Préchauffer le four à 180°C. «Les enfants, j’ai allumé le four, vous savez qu’il ne faut pas le toucher. Nooooooon pas toucher, qu’est que je viens de dire ?».

Travailler le beurre au batteur électrique. «Maman, c’est quoi ça ?» vous dit votre petite fille, la bouche en cœur. «Un batteur électrique», «aaaaahh» vous répond-elle de manière entendue et, incroyable mais vrai, elle s’arrête là. Vous n’avez donc pas droit à «c’est quoi ça ?»«un batteur électrique» en boucle pendant un quart d’heure. Miséricorde, cette collaboration culinaire vous a l’air bien partie pour une fois. Qui sait avec un peu de chance, vous arriverez peut-être même à faire votre gâteau. Comme quoi tout est possible dans ce bas monde.

Ajouter le sucre et bien remuer. «C’est moi faire» vous réclame à corps et à cri Grand Bébé. Vous acceptez avec plaisir cette main d’œuvre bienvenue et vous contemplez avec tendresse votre fils accomplir sa tâche avec aisance. C’est qu’il grandit le bougre. Il n’aura bientôt plus droit à l’AOC* de Grand Bébé. Il est à peine né que c’est déjà un grand garçon.

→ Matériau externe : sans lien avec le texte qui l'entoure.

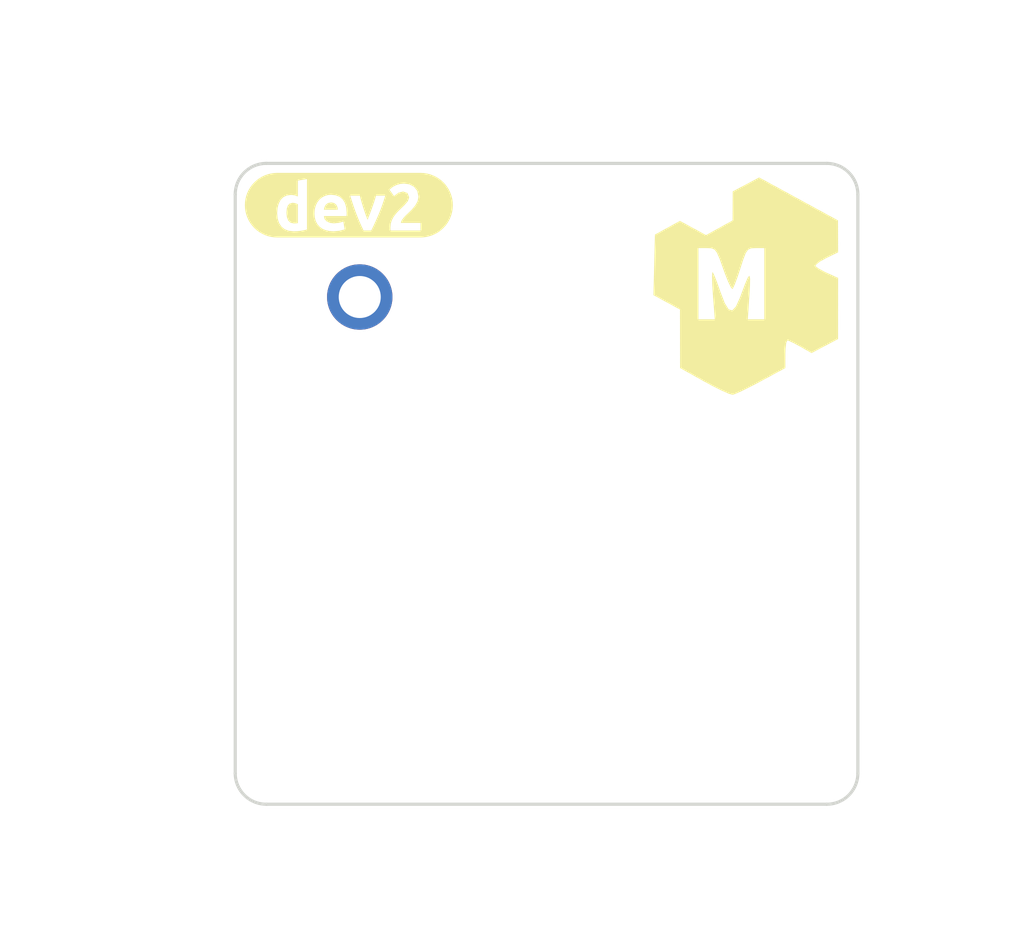
<source format=kicad_pcb>
(kicad_pcb (version 20211014) (generator pcbnew)

  (general
    (thickness 0.8)
  )

  (paper "A4")
  (layers
    (0 "F.Cu" signal)
    (31 "B.Cu" signal)
    (32 "B.Adhes" user "B.Adhesive")
    (33 "F.Adhes" user "F.Adhesive")
    (34 "B.Paste" user)
    (35 "F.Paste" user)
    (36 "B.SilkS" user "B.Silkscreen")
    (37 "F.SilkS" user "F.Silkscreen")
    (38 "B.Mask" user)
    (39 "F.Mask" user)
    (40 "Dwgs.User" user "User.Drawings")
    (41 "Cmts.User" user "User.Comments")
    (42 "Eco1.User" user "User.Eco1")
    (43 "Eco2.User" user "User.Eco2")
    (44 "Edge.Cuts" user)
    (45 "Margin" user)
    (46 "B.CrtYd" user "B.Courtyard")
    (47 "F.CrtYd" user "F.Courtyard")
    (48 "B.Fab" user)
    (49 "F.Fab" user)
  )

  (setup
    (stackup
      (layer "F.SilkS" (type "Top Silk Screen"))
      (layer "F.Paste" (type "Top Solder Paste"))
      (layer "F.Mask" (type "Top Solder Mask") (thickness 0.01))
      (layer "F.Cu" (type "copper") (thickness 0.035))
      (layer "dielectric 1" (type "core") (thickness 0.71) (material "FR4") (epsilon_r 4.5) (loss_tangent 0.02))
      (layer "B.Cu" (type "copper") (thickness 0.035))
      (layer "B.Mask" (type "Bottom Solder Mask") (thickness 0.01))
      (layer "B.Paste" (type "Bottom Solder Paste"))
      (layer "B.SilkS" (type "Bottom Silk Screen"))
      (copper_finish "HAL lead-free")
      (dielectric_constraints no)
    )
    (pad_to_mask_clearance 0)
    (grid_origin 172.5 117.6925)
    (pcbplotparams
      (layerselection 0x00010fc_ffffffff)
      (disableapertmacros false)
      (usegerberextensions false)
      (usegerberattributes true)
      (usegerberadvancedattributes true)
      (creategerberjobfile true)
      (svguseinch false)
      (svgprecision 6)
      (excludeedgelayer true)
      (plotframeref false)
      (viasonmask false)
      (mode 1)
      (useauxorigin false)
      (hpglpennumber 1)
      (hpglpenspeed 20)
      (hpglpendiameter 15.000000)
      (dxfpolygonmode true)
      (dxfimperialunits true)
      (dxfusepcbnewfont true)
      (psnegative false)
      (psa4output false)
      (plotreference true)
      (plotvalue true)
      (plotinvisibletext false)
      (sketchpadsonfab false)
      (subtractmaskfromsilk false)
      (outputformat 1)
      (mirror false)
      (drillshape 1)
      (scaleselection 1)
      (outputdirectory "")
    )
  )

  (net 0 "")
  (net 1 "unconnected-(H1-Pad1)")

  (footprint "-local:logo_kms_small_silkscreen" (layer "F.Cu") (at 178.479295 111.306401))

  (footprint "kibuzzard-64E4955A" (layer "F.Cu") (at 166.15 108.7425))

  (footprint "-local:MountingHole_1.35mm_M1.2_Pad" (layer "F.Cu") (at 166.5 111.6925))

  (gr_arc (start 162.5 108.4) (mid 162.792893 107.692893) (end 163.5 107.4) (layer "Edge.Cuts") (width 0.1) (tstamp 1059ca39-bc61-4d32-b7ec-5b5486e76c71))
  (gr_line (start 163.5 127.985393) (end 181.5 127.985393) (layer "Edge.Cuts") (width 0.1) (tstamp 1314e8d9-413b-4651-a6c1-cc8c49271790))
  (gr_line (start 182.5 126.9925) (end 182.5 108.4) (layer "Edge.Cuts") (width 0.1) (tstamp 14ff95ab-f13a-4b58-a8b4-70769180bb83))
  (gr_line (start 162.5 108.4) (end 162.5 126.9925) (layer "Edge.Cuts") (width 0.1) (tstamp 1f02d114-2a6b-43e8-b754-cbc1a629763b))
  (gr_arc (start 163.5 127.985393) (mid 162.794366 127.696053) (end 162.5 126.9925) (layer "Edge.Cuts") (width 0.1) (tstamp 1fa99ee4-e5ec-4afb-aa9b-11bcb6a82ac6))
  (gr_arc (start 181.5 107.4) (mid 182.207107 107.692893) (end 182.5 108.4) (layer "Edge.Cuts") (width 0.1) (tstamp 4f058c54-67a8-462e-9fc4-316057d302db))
  (gr_arc (start 182.5 126.9925) (mid 182.205635 127.696053) (end 181.5 127.985393) (layer "Edge.Cuts") (width 0.1) (tstamp 675e1b45-49d0-4926-b5e6-81b5b947ffc4))
  (gr_line (start 181.5 107.4) (end 163.5 107.4) (layer "Edge.Cuts") (width 0.1) (tstamp e49f6af0-aad9-4562-86a8-ce12197a9aa0))
  (dimension (type aligned) (layer "Dwgs.User") (tstamp 217a7deb-883a-498f-ada9-6a08bfc02ced)
    (pts (xy 162.5 108.4) (xy 182.5 108.4))
    (height -4)
    (gr_text "20.0 mm" (at 172.5 103) (layer "Dwgs.User") (tstamp 217a7deb-883a-498f-ada9-6a08bfc02ced)
      (effects (font (size 1 1) (thickness 0.15)))
    )
    (format (units 2) (units_format 1) (precision 1))
    (style (thickness 0.15) (arrow_length 1.27) (text_position_mode 2) (extension_height 0.58642) (extension_offset 0.5) keep_text_aligned)
  )
  (dimension (type aligned) (layer "Dwgs.User") (tstamp 2c32177e-d483-4701-b928-9caec4c1ca90)
    (pts (xy 181.5 127.985393) (xy 181.5 107.4))
    (height 4)
    (gr_text "20.6 mm" (at 184.35 117.692697 90) (layer "Dwgs.User") (tstamp 2c32177e-d483-4701-b928-9caec4c1ca90)
      (effects (font (size 1 1) (thickness 0.15)))
    )
    (format (units 2) (units_format 1) (precision 1))
    (style (thickness 0.15) (arrow_length 1.27) (text_position_mode 0) (extension_height 0.58642) (extension_offset 0.5) keep_text_aligned)
  )
  (dimension (type aligned) (layer "Dwgs.User") (tstamp 7df4f5ac-ee69-4f4c-a559-666510fe5862)
    (pts (xy 166.5 111.6925) (xy 166.5 123.6925))
    (height 6.899999)
    (gr_text "12.0 mm" (at 158.450001 117.6925 90) (layer "Dwgs.User") (tstamp 7df4f5ac-ee69-4f4c-a559-666510fe5862)
      (effects (font (size 1 1) (thickness 0.15)))
    )
    (format (units 2) (units_format 1) (precision 1))
    (style (thickness 0.15) (arrow_length 1.27) (text_position_mode 0) (extension_height 0.58642) (extension_offset 0.5) keep_text_aligned)
  )
  (dimension (type aligned) (layer "Dwgs.User") (tstamp c82af182-a353-4173-9530-77b078d5baa7)
    (pts (xy 166.5 123.6925) (xy 178.5 123.6925))
    (height 8)
    (gr_text "12.0 mm" (at 172.5 130.5425) (layer "Dwgs.User") (tstamp c82af182-a353-4173-9530-77b078d5baa7)
      (effects (font (size 1 1) (thickness 0.15)))
    )
    (format (units 2) (units_format 1) (precision 1))
    (style (thickness 0.15) (arrow_length 1.27) (text_position_mode 0) (extension_height 0.58642) (extension_offset 0.5) keep_text_aligned)
  )

)

</source>
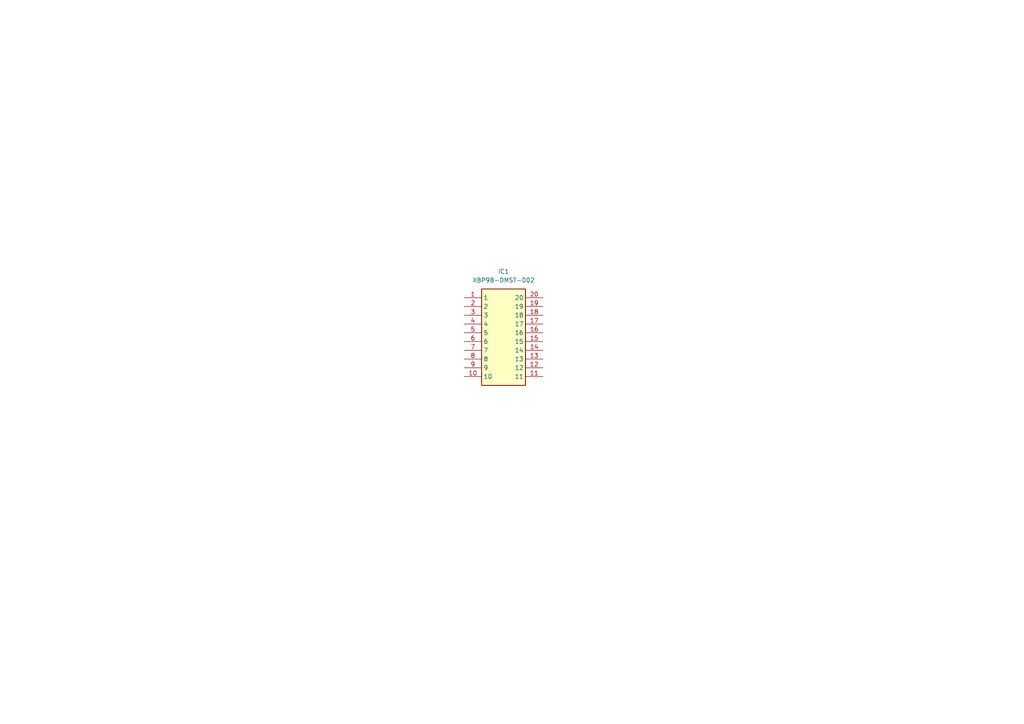
<source format=kicad_sch>
(kicad_sch (version 20230121) (generator eeschema)

  (uuid b9a3196f-7108-43b4-b15a-9ea15e109fc5)

  (paper "A4")

  


  (symbol (lib_id "utsvt-chips:XBP9B-DMST-002") (at 134.62 86.36 0) (unit 1)
    (in_bom yes) (on_board yes) (dnp no) (fields_autoplaced)
    (uuid 199370fb-b6b5-4bd8-b8b4-63649c392974)
    (property "Reference" "IC1" (at 146.05 78.74 0)
      (effects (font (size 1.27 1.27)))
    )
    (property "Value" "XBP9B-DMST-002" (at 146.05 81.28 0)
      (effects (font (size 1.27 1.27)))
    )
    (property "Footprint" "UTSVT_ICs:XBP9B-DMST-002" (at 153.67 181.28 0)
      (effects (font (size 1.27 1.27)) (justify left top) hide)
    )
    (property "Datasheet" "https://componentsearchengine.com/Datasheets/1/XBP9B-DMST-002.pdf" (at 153.67 281.28 0)
      (effects (font (size 1.27 1.27)) (justify left top) hide)
    )
    (property "Height" "" (at 153.67 481.28 0)
      (effects (font (size 1.27 1.27)) (justify left top) hide)
    )
    (property "Mouser Part Number" "888-XBP9B-DMST-002" (at 153.67 581.28 0)
      (effects (font (size 1.27 1.27)) (justify left top) hide)
    )
    (property "Mouser Price/Stock" "https://www.mouser.com/Search/Refine.aspx?Keyword=888-XBP9B-DMST-002" (at 153.67 681.28 0)
      (effects (font (size 1.27 1.27)) (justify left top) hide)
    )
    (property "Manufacturer_Name" "Digi International" (at 153.67 781.28 0)
      (effects (font (size 1.27 1.27)) (justify left top) hide)
    )
    (property "Manufacturer_Part_Number" "XBP9B-DMST-002" (at 153.67 881.28 0)
      (effects (font (size 1.27 1.27)) (justify left top) hide)
    )
    (pin "1" (uuid aaad835a-45f9-4093-bd11-57973e1f0dc7))
    (pin "10" (uuid b6672a36-f05f-478d-bb07-83d21ce87980))
    (pin "11" (uuid 9dafd6e6-7ab3-4af6-9eeb-c3ec4a9b558a))
    (pin "12" (uuid 35764a26-4f17-4a1c-a418-0da2173cad39))
    (pin "13" (uuid 7143beac-7f8d-4998-a36e-8b3effa6b528))
    (pin "14" (uuid 387eeb11-cdb0-4912-ab56-de4e521ee586))
    (pin "15" (uuid 132b3564-5054-433a-8d5a-f9620104486d))
    (pin "16" (uuid f85e4de1-c07e-4bb2-8af8-b44f9a8fa8d2))
    (pin "17" (uuid 9332bf54-72e7-4cb1-b1df-3544e930c2dc))
    (pin "18" (uuid a5d4f809-6f5f-4926-a30a-772efe9293c9))
    (pin "19" (uuid 2bc5b646-add0-426d-a480-0fb9a1c09b71))
    (pin "2" (uuid 0fefb1d3-86c8-4c7f-8e60-1577280386c0))
    (pin "20" (uuid b357af70-a7c1-4a64-b06e-93c0c14eeb9a))
    (pin "3" (uuid e40e454a-7483-477f-9d21-cd5bedda1662))
    (pin "4" (uuid 1fe4b7bb-b5b4-4c6b-a002-c06e6e41a8f0))
    (pin "5" (uuid f5cd5f31-00b6-4f83-9160-3daf14eb34c1))
    (pin "6" (uuid cee74529-190b-4a74-bb7f-7bf4e922eca4))
    (pin "7" (uuid 19026b01-28b4-46a4-99e7-c651717de257))
    (pin "8" (uuid 62c88623-7822-4322-a063-aa24a79775f8))
    (pin "9" (uuid 271e83cc-4f32-4252-b90c-0dee0b228f72))
    (instances
      (project "Telemetry-LeaderDaughterboard"
        (path "/68339661-e19b-41cd-88a0-173b08fffb74/10d4909c-7335-4443-82bb-ba70347b7795"
          (reference "IC1") (unit 1)
        )
      )
    )
  )
)

</source>
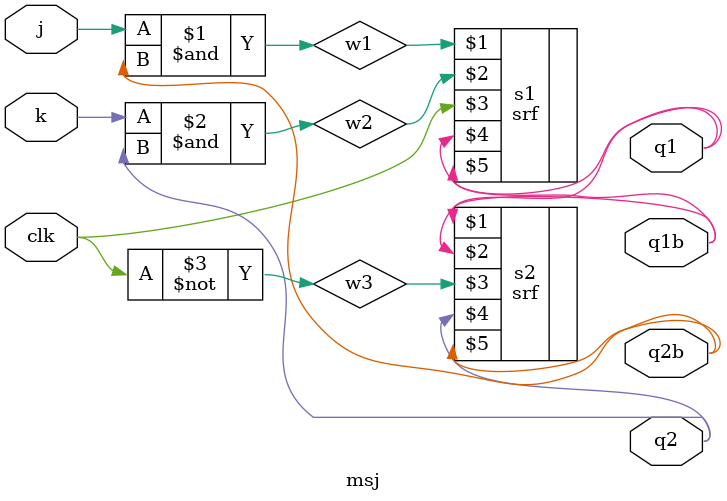
<source format=v>
`timescale 1ns / 1ps


module msj(
    input j,
    input k,
    input clk,
    output q1,
    output q1b,
    output q2,
    output q2b
    );
    wire w1,w2,w3;
    not n1 (w3,clk);
    and a1 (w1,j,q2b);
    and a2 (w2,k,q2);
    
    srf s1 (w1,w2,clk,q1,q1b);
    srf s2 (q1,q1b,w3,q2,q2b);
endmodule

</source>
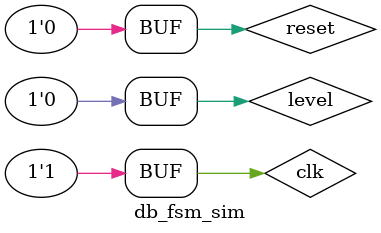
<source format=v>
`timescale 1ns / 1ps


module db_fsm_sim();

    reg clk, reset, level;
    wire db;
    
    db_fsm uut(clk, reset, level, db);
    
    initial begin
    clk = 0; level = 0; reset = 0;
    #1 reset = 1;
    #1 reset = 0;
    
    #1 clk = 0; level = 0;
    #1 clk = 1; level = 0;
    #1 clk = 0; level = 0;
    #1 clk = 1; level = 0;
    #1 clk = 0; level = 0;
    #1 clk = 1; level = 0;
    #1 clk = 0; level = 1;
    #1 clk = 1; level = 1;
    #1 clk = 0; level = 1;
    #1 clk = 1; level = 1;
    #1 clk = 0; level = 1;
    #1 clk = 1; level = 1;
    #1 clk = 0; level = 1;
    #1 clk = 1; level = 1;
    #1 clk = 0; level = 0;
    #1 clk = 1; level = 0;
    #1 clk = 0; level = 0;
    #1 clk = 1; level = 0;
    #1 clk = 0; level = 0;
    #1 clk = 1; level = 0;
    #1 clk = 0; level = 0;
    #1 clk = 1; level = 0;
    #1 clk = 0; level = 0;
    #1 clk = 1; level = 0;
    #1 clk = 0; level = 1;
    #1 clk = 1; level = 1;
    #1 clk = 0; level = 1;
    #1 clk = 1; level = 1;
    #1 clk = 0; level = 0;
    #1 clk = 1; level = 0;
    #1 clk = 0; level = 0;
    #1 clk = 1; level = 0;
    #1 clk = 0; level = 1;
    #1 clk = 1; level = 0;
    #1 clk = 0; level = 0;
    #1 clk = 1; level = 0;
    end
    
endmodule

</source>
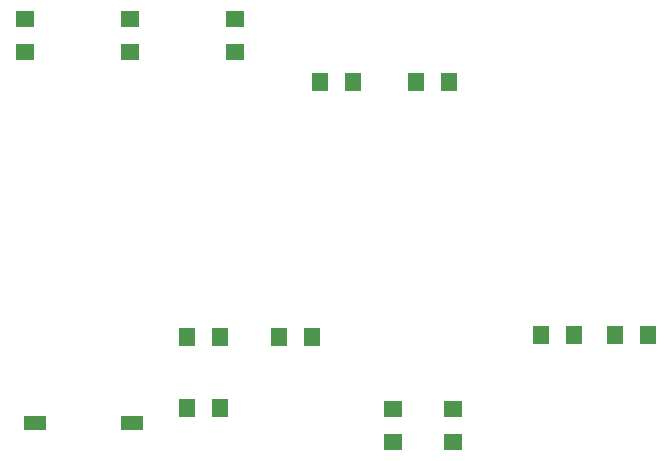
<source format=gbr>
G04 DipTrace 2.4.0.2*
%INÂåðõíÿÿï.ìàñêà.gbr*%
%MOIN*%
%ADD62R,0.0768X0.0512*%
%ADD78R,0.063X0.0551*%
%ADD80R,0.0551X0.063*%
%FSLAX44Y44*%
G04*
G70*
G90*
G75*
G01*
%LNTopPaste*%
%LPD*%
D80*
X18000Y17937D3*
X19102D3*
D78*
X22437Y5937D3*
Y7039D3*
X20437Y5937D3*
Y7039D3*
D80*
X14687Y9437D3*
X13585D3*
X22312Y17937D3*
X21210D3*
X17750Y9437D3*
X16647D3*
X28937Y9500D3*
X27835D3*
X14665Y7062D3*
X13562D3*
X25386Y9488D3*
X26488D3*
D78*
X15187Y18937D3*
Y20039D3*
X11687Y18937D3*
Y20039D3*
X8187Y18937D3*
Y20039D3*
D62*
X8502Y6562D3*
X11750D3*
M02*

</source>
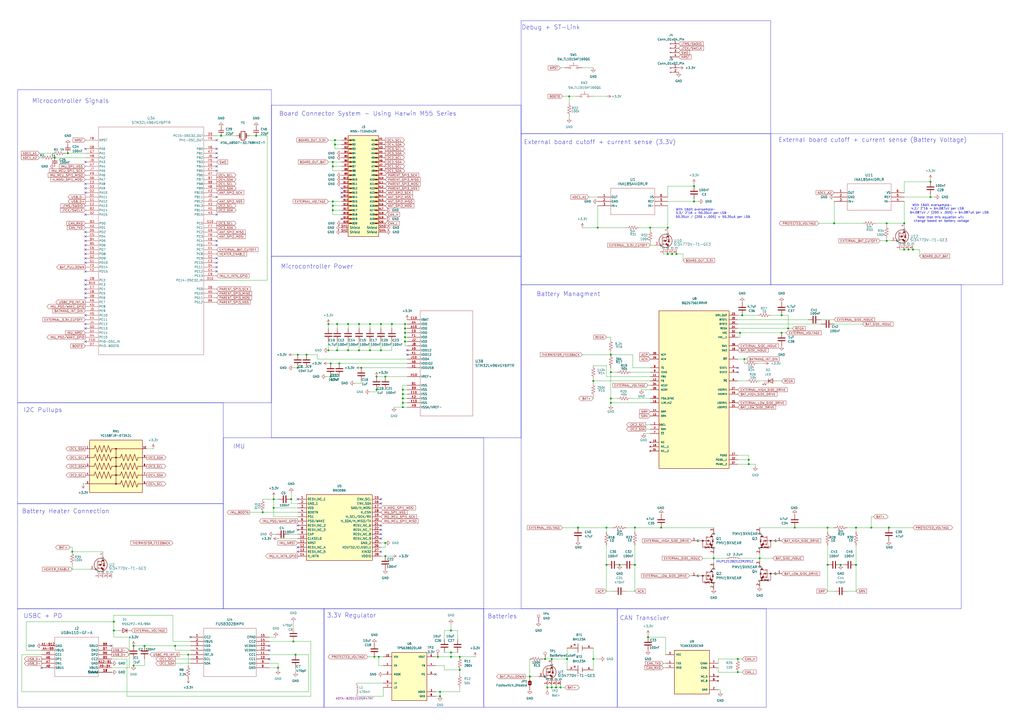
<source format=kicad_sch>
(kicad_sch
	(version 20250114)
	(generator "eeschema")
	(generator_version "9.0")
	(uuid "6b5bd430-8554-421d-a2d3-13f7e8cab430")
	(paper "A2")
	
	(rectangle
		(start 157.48 60.96)
		(end 302.26 148.59)
		(stroke
			(width 0)
			(type default)
		)
		(fill
			(type none)
		)
		(uuid 093ede8d-76e4-4b15-9490-c372f5ab5335)
	)
	(rectangle
		(start 10.16 292.1)
		(end 129.54 353.06)
		(stroke
			(width 0)
			(type default)
		)
		(fill
			(type none)
		)
		(uuid 180370b2-b631-4dd2-8a79-821e53574653)
	)
	(rectangle
		(start 302.26 165.1)
		(end 557.53 353.06)
		(stroke
			(width 0)
			(type default)
		)
		(fill
			(type none)
		)
		(uuid 2c646a20-22fe-4e74-aee4-8da27c1a7bc4)
	)
	(rectangle
		(start 10.16 353.06)
		(end 187.96 410.21)
		(stroke
			(width 0)
			(type default)
		)
		(fill
			(type none)
		)
		(uuid 39de3fca-7f6c-40ae-904c-cbb2c65b678a)
	)
	(rectangle
		(start 10.16 233.68)
		(end 129.54 292.1)
		(stroke
			(width 0)
			(type default)
		)
		(fill
			(type none)
		)
		(uuid 41304143-aa8f-4b2c-afba-e896a278a3b3)
	)
	(rectangle
		(start 358.14 353.06)
		(end 444.5 410.21)
		(stroke
			(width 0)
			(type default)
		)
		(fill
			(type none)
		)
		(uuid 5064cd42-2505-494c-a741-b8fb2ed36035)
	)
	(rectangle
		(start 302.26 77.47)
		(end 447.04 165.1)
		(stroke
			(width 0)
			(type default)
		)
		(fill
			(type none)
		)
		(uuid 5ced25ca-bfb2-44a1-adf7-55aa934ab146)
	)
	(rectangle
		(start 129.54 254)
		(end 280.67 353.06)
		(stroke
			(width 0)
			(type default)
		)
		(fill
			(type none)
		)
		(uuid 6dfb4c73-0509-40ff-b733-6b784ee9d0aa)
	)
	(rectangle
		(start 187.96 353.06)
		(end 280.67 410.21)
		(stroke
			(width 0)
			(type default)
		)
		(fill
			(type none)
		)
		(uuid 7f384606-2658-4bde-9f77-2def02d828f3)
	)
	(rectangle
		(start 447.04 77.47)
		(end 581.66 165.1)
		(stroke
			(width 0)
			(type default)
		)
		(fill
			(type none)
		)
		(uuid a5743678-f8c2-4b9e-b5c4-c9d25ba47605)
	)
	(rectangle
		(start 280.67 353.06)
		(end 358.14 410.21)
		(stroke
			(width 0)
			(type default)
		)
		(fill
			(type none)
		)
		(uuid b1e194f5-d5e1-4cc4-b753-7e1bf7d0e290)
	)
	(rectangle
		(start 10.16 52.07)
		(end 157.48 233.68)
		(stroke
			(width 0)
			(type default)
		)
		(fill
			(type none)
		)
		(uuid c3dbb183-6c37-4f9c-8510-1388eb0142ea)
	)
	(rectangle
		(start 157.48 148.59)
		(end 302.26 254)
		(stroke
			(width 0)
			(type default)
		)
		(fill
			(type none)
		)
		(uuid d1f71e25-c8e5-4ed1-bac5-3bf43910f745)
	)
	(rectangle
		(start 302.26 12.0079)
		(end 447.04 77.47)
		(stroke
			(width 0)
			(type default)
		)
		(fill
			(type none)
		)
		(uuid f2b3ee03-f88f-4b98-8d70-ad097addd32c)
	)
	(text "IHLP1212BZEZ2R2M1Z"
		(exclude_from_sim no)
		(at 426.212 325.882 0)
		(effects
			(font
				(size 1.27 1.27)
			)
		)
		(uuid "0f0241bd-6dad-4b6e-95c0-2a967b45eb51")
	)
	(text "CAN Transciver"
		(exclude_from_sim no)
		(at 373.888 358.648 0)
		(effects
			(font
				(size 2.54 2.54)
			)
		)
		(uuid "1095150c-d300-4bcb-8db3-64bafa500e1d")
	)
	(text "External board cutoff + current sense (Battery Voltage)\n"
		(exclude_from_sim no)
		(at 506.222 81.28 0)
		(effects
			(font
				(size 2.54 2.54)
			)
		)
		(uuid "1122c41b-a64d-40d4-9b9e-3c0ceef457fc")
	)
	(text "With 16bit oversample-"
		(exclude_from_sim no)
		(at 403.606 121.666 0)
		(effects
			(font
				(size 1.27 1.27)
			)
		)
		(uuid "25d3f60a-abf1-4988-85b2-193478916ceb")
	)
	(text "Board Connector System - Using Harwin M55 Series"
		(exclude_from_sim no)
		(at 213.36 66.04 0)
		(effects
			(font
				(size 2.54 2.54)
			)
		)
		(uuid 
... [389969 chars truncated]
</source>
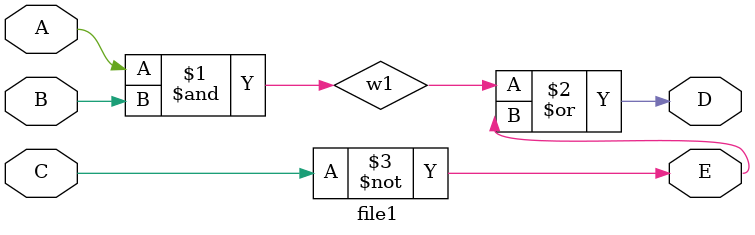
<source format=v>
module file1(A,B,C,D,E);
output D, E;
input A, B, C;
wire w1;
and(w1,A,B);
not(E,C);
or(D,w1,E);
endmodule
</source>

Cuire le chou-fleur à la vapeur. Le chou-fleur ? Qué chou-fleur, vous êtes bien en train de faire un gâteau non ? Votre neurone affecté à la cuisine (l’autre est en charge du reste, du ménage à la lecture du dernier Kinsella. Il n’est, par conséquent, pas étonnant que votre maison ne fleure pas bon l’Ajax au pin et que vous mettez deux mois pour finir un livre qui n’est pas du Teilhard de Chardin) sonne le signal d’alarme. Même fatigué, il a la vague impression que le chou-fleur dans un gâteau aux carottes cela risque de lui donner un goût étrange, voire très très mauvais.

Vous regardez donc votre livre de recettes d’un peu plus près et vous découvrez que votre espiègle de Petite Bébée a subrepticement tourné quelques pages pendant que vous mélangiez le sucre avec son frère. Vous revenez donc à la case de départ et ajoutez des zestes d’oranges avec des épices, ce qui a l’air de mieux convenir à votre préparation.

Vous passez alors à la délicate opération cassage des œufs. Vos enfants, spécialistes en la matière (ils en ont incidemment déjà cassé une bonne dizaine à eux deux, dont certains directement dans le magasin, vous mettant le rouge au front … mais vous avez l’habitude) se portent volontaires pour cette délicate besogne. Miracle, là encore, ils font cela avec brio, vous n’avez qu’à ramasser les coquilles qui sont tombées dans le sucre. Une broutille pour vous qui vous attendiez à devoir passer la cuisine au kärcher.

Lorsqu’il s’agit de rajouter les carottes rapées, il vous faut vous interrompre pour en éplucher deux de plus à l’intention de vos cuisiniers en herbe qui ne peuvent résister à l’appel dudit légume (leur préféré). Ils les grignotent en vous regardant mélanger la préparation une dernière fois.

Vous expliquez à ce moment-là à votre cher public, que vous allez mettre la pâte dans le four. Petite Bébée vous corrige aussitôt, «pas la pâte maman (qui pour elle, ne se mange que bolognaise ou carbonara), le gâteau». Il faut reconnaître que la langue française est assez facétieuse et vous, trop inexpérimentée, pour en expliquer les nuances à des titulaires de couches-culottes.

Pour finir la journée en beauté, votre neurone pâtissier n’oublie pas de vous rappeler à temps de sortir le gâteau du four (un exploit pour vous, vos œuvres culinaires étant, une fois sur deux comme qui dirait, bien cuites, formule gentille pour être agréable à votre égo avec qui vous allez vivre pendant quelques temps encore) et le résultat vous comblerait si ce n’était que vos amours de marmitons s’empressent d’en éparpiller les miettes un peu partout dans le salon. Hop, c’est donc au deuxième neurone et son aspirateur de prendre la relève, vous, vous allez vous coucher.